• [Quoted passage]:

+ + +

DETAILED DESCRIPTION OF THE PREFERRED EMBODIMENT

Referring now to FIG. 1 of the drawings, FIG. 1 shows how an add-drop multiplex is conventionally arranged.

FIG. 1 shows the basic function of an add-drop Multiplex. In the embodiment shown in this figure the traffic is multiplexed demultiplexed at the terminal multiplexes 1 and 2 and sent between the multiplexes via wire links 3. In accordance with requirements the traffic can pass between the multiplexes untouched or can be routed so that it is added to or dropped. Tributaries for adding or dropping traffic are shown at 4. This arrangement has the restriction that it involves the expense of two full terminal multiplexes and requires manual arrangement of the cables each time there is to be a change in routing of any component of the traffic.

Referring now to FIG. 2 of the drawings this shows a conventional add-drop multiplex system where routing flexibility is given by an interchange or matrix switch 5. Optical fibre lines are shown at 6 along with associated optical terminals 7. The output tributaries carrying data to be dropped or added are shown at 8.

The functionality of the interchange or matrix switch varies between designs; in particular it can vary in the following parameters:

a) the size of the smallest increment of traffic which can be routed, and whether such an increment is fixed in size or is variable in the operation of the multiplex.

b) the routing options which are available, e.g. whether the increments can be transferred between timeslots as they pass through the multiplex, or merely be accessed by the add-drop tributary ports (it is not uncommon for selection of the accessible timeslots to be the only degree of routing control which the multiplex offers; where there is no switching function, this control is implemented by physically associating each plug-in card with certain timeslots so that they are accessed automatically if the appropriate card is inserted).

+ + +

• [Given entries]:

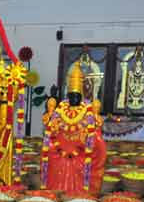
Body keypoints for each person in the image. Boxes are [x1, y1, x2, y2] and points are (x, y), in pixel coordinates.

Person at [41, 66, 106, 194]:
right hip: (60, 151)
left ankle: (79, 199)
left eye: (76, 96)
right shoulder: (60, 109)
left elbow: (94, 132)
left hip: (81, 152)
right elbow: (51, 131)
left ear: (81, 95)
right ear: (68, 95)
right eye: (71, 95)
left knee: (97, 147)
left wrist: (92, 134)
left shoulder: (87, 110)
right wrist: (50, 122)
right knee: (50, 153)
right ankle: (57, 196)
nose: (74, 98)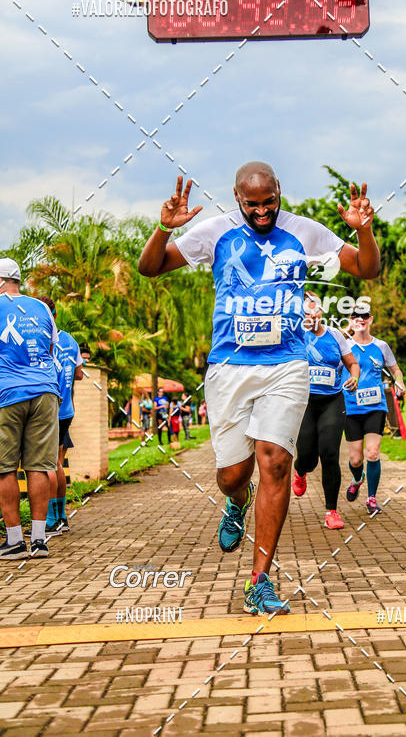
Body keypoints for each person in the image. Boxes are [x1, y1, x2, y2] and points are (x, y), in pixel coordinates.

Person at [137, 166, 380, 615]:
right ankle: (236, 501)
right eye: (253, 204)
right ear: (237, 197)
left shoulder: (304, 231)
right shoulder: (215, 232)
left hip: (286, 364)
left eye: (270, 201)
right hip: (229, 368)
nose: (263, 211)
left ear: (279, 192)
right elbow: (150, 268)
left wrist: (364, 231)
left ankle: (260, 580)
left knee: (276, 463)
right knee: (234, 474)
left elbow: (367, 268)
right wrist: (162, 228)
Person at [0, 259, 61, 560]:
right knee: (39, 466)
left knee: (4, 467)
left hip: (7, 393)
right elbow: (50, 350)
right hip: (46, 392)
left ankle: (13, 541)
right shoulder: (43, 309)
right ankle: (39, 540)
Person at [292, 291, 360, 529]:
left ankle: (332, 511)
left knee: (330, 453)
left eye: (315, 310)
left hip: (332, 400)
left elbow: (352, 362)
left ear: (321, 311)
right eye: (307, 311)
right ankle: (300, 470)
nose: (312, 315)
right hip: (305, 403)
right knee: (308, 456)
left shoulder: (335, 335)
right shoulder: (296, 335)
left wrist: (354, 377)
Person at [343, 307, 405, 514]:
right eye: (355, 317)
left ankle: (371, 498)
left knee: (372, 453)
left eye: (364, 316)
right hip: (351, 407)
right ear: (351, 321)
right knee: (355, 459)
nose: (360, 320)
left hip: (375, 406)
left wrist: (400, 382)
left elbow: (396, 370)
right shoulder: (345, 345)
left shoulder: (381, 346)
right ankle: (357, 478)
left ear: (370, 319)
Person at [38, 296, 83, 534]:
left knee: (48, 465)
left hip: (48, 409)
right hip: (67, 410)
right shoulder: (70, 340)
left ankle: (50, 520)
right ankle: (62, 516)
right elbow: (79, 374)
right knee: (58, 463)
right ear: (56, 314)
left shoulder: (40, 338)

+ + +

• [Things to do]:
a. In the add-drop multiplex passage, how is traffic carried between terminal multiplexes 1 and 2 in the FIG. 1 arrangement?
b. Name every component that the add-drop multiplex passage identifies by a reference numeral in FIG. 2, along with its numeral.
The data play no part in the tasks that come after them.

• [Responses by task]:
a. It is sent via wire links 3.

b.
- Interchange or matrix switch (5)
- Optical fibre lines (6)
- Optical terminals (7)
- Output tributaries (8)